Dans ce premier roman, un ancien khâgneux passionné de littérature y décortique les non-sens du travail, depuis son expérience d'intérimaire dans l'agro-alimentaire à faire cuire des tonnes de bulots à celle du nettoyage et autres missions hard core dans un abattoir.
Il décrit le travail, les gestes, les ambiances, les silences et les bruits, les pauses, les douleurs du corps et de l'âme, les jeux de rapport de forces. C'est à la fois sociologique, poétique, et auto-fictif! C'est bourré d'anecdotes qu'on n'oublie pas. C'est touchant, révoltant, intrigant. Tout à la fois.
Il décrit très bien "le merdique", comme l'appelle le philosophe Pascal Chabot. C'est à dire les choses usantes qui ne produisent rien mais perdurent pour le plus grand malheur de certains. Et avouons le, on n'y passe tous! Qu'il est bon de voir des humains qui ont su inventer des postures pour tenir face à lui...
C'est un livre qui permet de prendre du recul sur nos univers professionnels. Un texte qui montre comment la littérature peut permettre de survivre, de Dumas à Apollinaire, en passant par la chanson française...

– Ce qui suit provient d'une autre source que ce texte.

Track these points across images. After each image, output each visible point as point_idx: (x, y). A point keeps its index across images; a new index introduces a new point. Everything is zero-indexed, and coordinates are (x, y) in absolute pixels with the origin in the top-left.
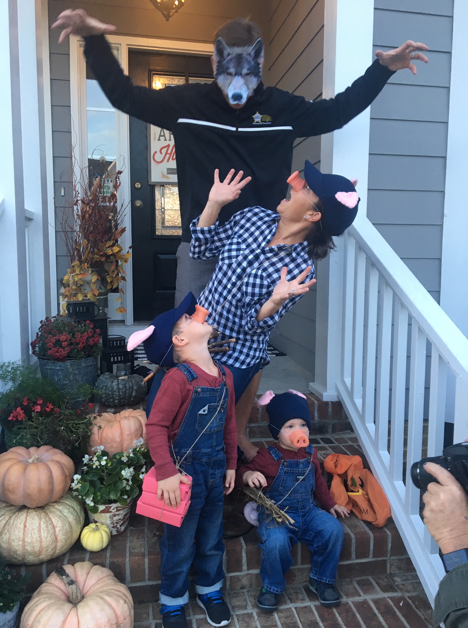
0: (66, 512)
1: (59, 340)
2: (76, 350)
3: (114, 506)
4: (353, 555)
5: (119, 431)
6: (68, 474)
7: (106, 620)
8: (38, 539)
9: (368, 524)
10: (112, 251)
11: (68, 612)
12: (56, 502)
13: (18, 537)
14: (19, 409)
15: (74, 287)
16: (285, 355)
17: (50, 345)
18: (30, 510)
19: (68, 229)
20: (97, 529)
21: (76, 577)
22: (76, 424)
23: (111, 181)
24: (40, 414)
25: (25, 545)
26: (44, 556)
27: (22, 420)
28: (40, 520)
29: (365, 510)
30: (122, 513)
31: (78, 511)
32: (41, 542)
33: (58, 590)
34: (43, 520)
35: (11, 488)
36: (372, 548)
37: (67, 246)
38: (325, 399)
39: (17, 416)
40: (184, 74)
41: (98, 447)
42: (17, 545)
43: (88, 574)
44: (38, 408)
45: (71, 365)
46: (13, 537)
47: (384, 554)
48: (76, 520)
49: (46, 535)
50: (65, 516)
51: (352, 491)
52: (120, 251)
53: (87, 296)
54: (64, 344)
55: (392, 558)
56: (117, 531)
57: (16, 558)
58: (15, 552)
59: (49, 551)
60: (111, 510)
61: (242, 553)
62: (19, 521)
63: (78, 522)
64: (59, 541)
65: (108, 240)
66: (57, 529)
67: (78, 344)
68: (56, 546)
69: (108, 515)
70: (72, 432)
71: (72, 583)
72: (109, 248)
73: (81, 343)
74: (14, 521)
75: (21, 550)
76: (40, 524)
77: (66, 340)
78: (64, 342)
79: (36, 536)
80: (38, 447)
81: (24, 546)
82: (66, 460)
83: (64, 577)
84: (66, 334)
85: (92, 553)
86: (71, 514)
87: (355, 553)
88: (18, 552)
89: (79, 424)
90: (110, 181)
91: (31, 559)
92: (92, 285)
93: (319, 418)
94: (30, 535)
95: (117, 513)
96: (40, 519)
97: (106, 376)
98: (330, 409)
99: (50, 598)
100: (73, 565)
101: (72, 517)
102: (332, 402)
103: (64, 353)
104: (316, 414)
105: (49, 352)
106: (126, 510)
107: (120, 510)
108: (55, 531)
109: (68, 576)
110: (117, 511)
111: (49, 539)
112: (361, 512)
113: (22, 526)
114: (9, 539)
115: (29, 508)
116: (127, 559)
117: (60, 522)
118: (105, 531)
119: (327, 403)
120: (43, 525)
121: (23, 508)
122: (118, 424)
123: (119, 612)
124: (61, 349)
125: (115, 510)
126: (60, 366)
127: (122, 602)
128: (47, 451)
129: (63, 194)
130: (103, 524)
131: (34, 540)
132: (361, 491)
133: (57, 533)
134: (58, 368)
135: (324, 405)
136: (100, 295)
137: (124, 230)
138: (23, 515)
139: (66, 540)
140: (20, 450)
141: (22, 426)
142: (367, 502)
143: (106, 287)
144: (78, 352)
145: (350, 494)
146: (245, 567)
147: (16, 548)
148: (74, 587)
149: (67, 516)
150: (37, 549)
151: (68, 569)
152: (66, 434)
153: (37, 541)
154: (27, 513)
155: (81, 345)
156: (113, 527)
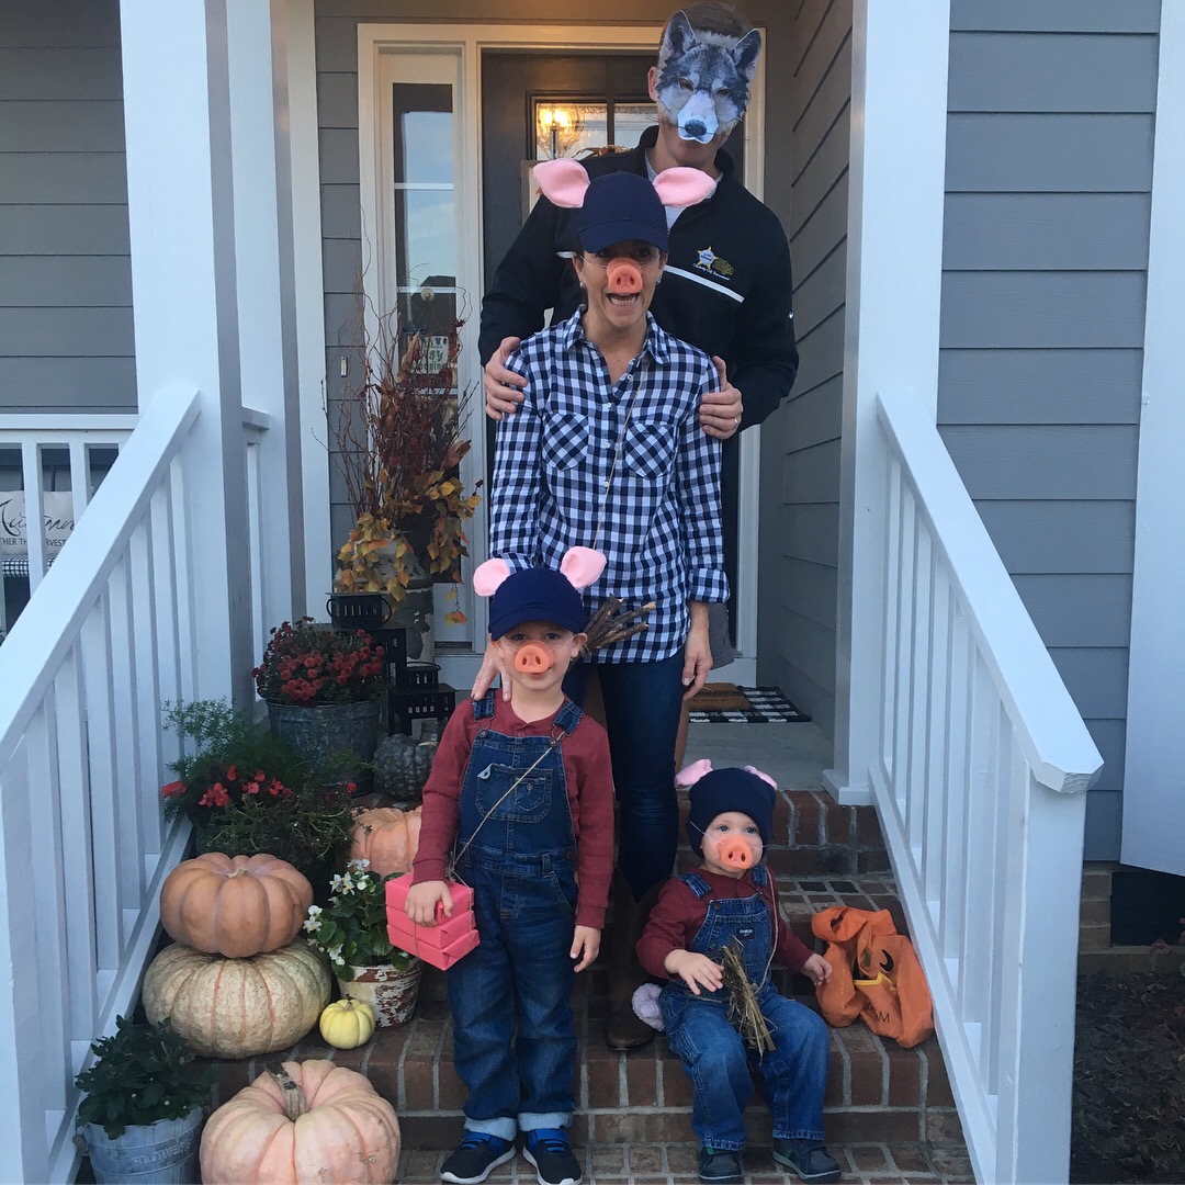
0: (292, 970)
1: (301, 666)
2: (334, 686)
3: (383, 969)
4: (847, 1097)
5: (404, 839)
6: (297, 902)
7: (342, 1143)
8: (239, 1010)
9: (888, 1041)
10: (439, 492)
11: (278, 1125)
12: (274, 952)
13: (204, 1004)
14: (218, 786)
15: (359, 569)
16: (808, 719)
17: (286, 674)
18: (228, 962)
19: (351, 447)
20: (350, 1008)
21: (302, 1081)
22: (323, 819)
23: (445, 342)
24: (257, 797)
25: (217, 1020)
26: (251, 1043)
27: (223, 807)
28: (244, 980)
29: (884, 1015)
30: (400, 987)
31: (317, 973)
32: (244, 1017)
33: (268, 1098)
34: (250, 979)
35: (193, 917)
36: (886, 1086)
37: (348, 482)
38: (842, 801)
39: (215, 798)
40: (602, 98)
41: (358, 862)
42: (202, 1019)
43: (323, 1078)
44: (255, 788)
45: (326, 715)
46: (196, 1004)
47: (913, 1100)
48: (311, 986)
49: (253, 1005)
50: (291, 978)
51: (866, 978)
52: (456, 493)
53: (386, 589)
54: (312, 672)
55: (930, 1110)
56: (391, 1020)
57: (199, 1042)
58: (199, 1031)
59: (259, 1034)
60: (377, 977)
61: (618, 1073)
62: (207, 977)
63: (315, 992)
64: (278, 1020)
65: (432, 470)
66: (274, 998)
67: (339, 673)
68: (271, 1028)
69: (372, 986)
70: (315, 834)
71: (292, 1085)
72: (433, 485)
73: (343, 672)
74: (199, 977)
75: (209, 1027)
76: (243, 985)
77: (316, 665)
78: (313, 668)
79: (236, 1003)
80: (250, 855)
81: (214, 1020)
82: (297, 880)
83: (279, 1076)
84: (315, 653)
85: (339, 1050)
86: (302, 975)
87: (850, 1092)
88: (205, 1032)
89: (328, 819)
90: (442, 341)
91: (227, 1046)
92: (397, 565)
93: (829, 841)
94: (224, 1002)
95: (389, 984)
96: (245, 977)
97: (393, 740)
98: (854, 822)
99: (250, 1105)
100: (300, 1063)
101: (302, 980)
102: (858, 807)
103: (310, 689)
104: (823, 832)
105: (284, 687)
106: (407, 980)
107: (396, 979)
108: (270, 1000)
109: (286, 1075)
110: (390, 979)
111: (258, 1012)
112: (876, 1019)
113: (213, 987)
114: (189, 1008)
115: (227, 958)
116: (401, 1065)
117: (280, 986)
118: (364, 1013)
119: (846, 809)
120: (249, 988)
121: (217, 957)
122: (403, 825)
123: (367, 1136)
124: (305, 682)
125: (385, 978)
126: (305, 716)
127: (374, 1120)
128: (265, 862)
129: (343, 373)
130: (361, 1002)
131: (232, 1013)
132: (881, 977)
133: (274, 1004)
134: (301, 720)
135: (840, 814)
136: (412, 585)
137: (466, 447)
138: (215, 969)
139: (290, 1020)
140: (218, 859)
141: (222, 818)
142: (890, 1000)
143: (427, 570)
144: (338, 689)
145: (860, 983)
146: (624, 1100)
147: (201, 1024)
148: (295, 1091)
149: (294, 976)
150: (237, 1029)
151: (290, 1067)
152: (302, 835)
153: (237, 1014)
154: (223, 966)
155: (343, 675)
156: (383, 1011)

La forme du livre m'a plu aussi, comme une sorte de grand poème, de petites phrases courtes, puis à la ligne, justement. On sent qu'il écrit tous les soirs après le travail, pour évacuer, pour coucher sur le papier ce qu'il a composé au fil des heures pour ne pas souffrir ou s'ennuyer. On sent le vécu, le témoignage, l'immersion, la plongée, les oscillations de l'état d'esprit, la joie d'une bonne blague, la douleur d'un petit retard dans la chaîne.
Un livre à mettre dans toutes les mains pour dénoncer les accidents du travail, la précarité, le parcours des chômeurs, la condition ouvrière. Ce n'est pas de la haine, c'est une forme de regard juste, drôle, qui s'attache à tout pour tenir, tenir à tout prix.
Un livre où l'on sent l'amour aussi à la mère, à l'épouse, aux lignes qu'on se répète comme des mantras précieux,
Alors merci Joseph Ponthus, et chapeau bas. Un livre qui donne envie d'écrire!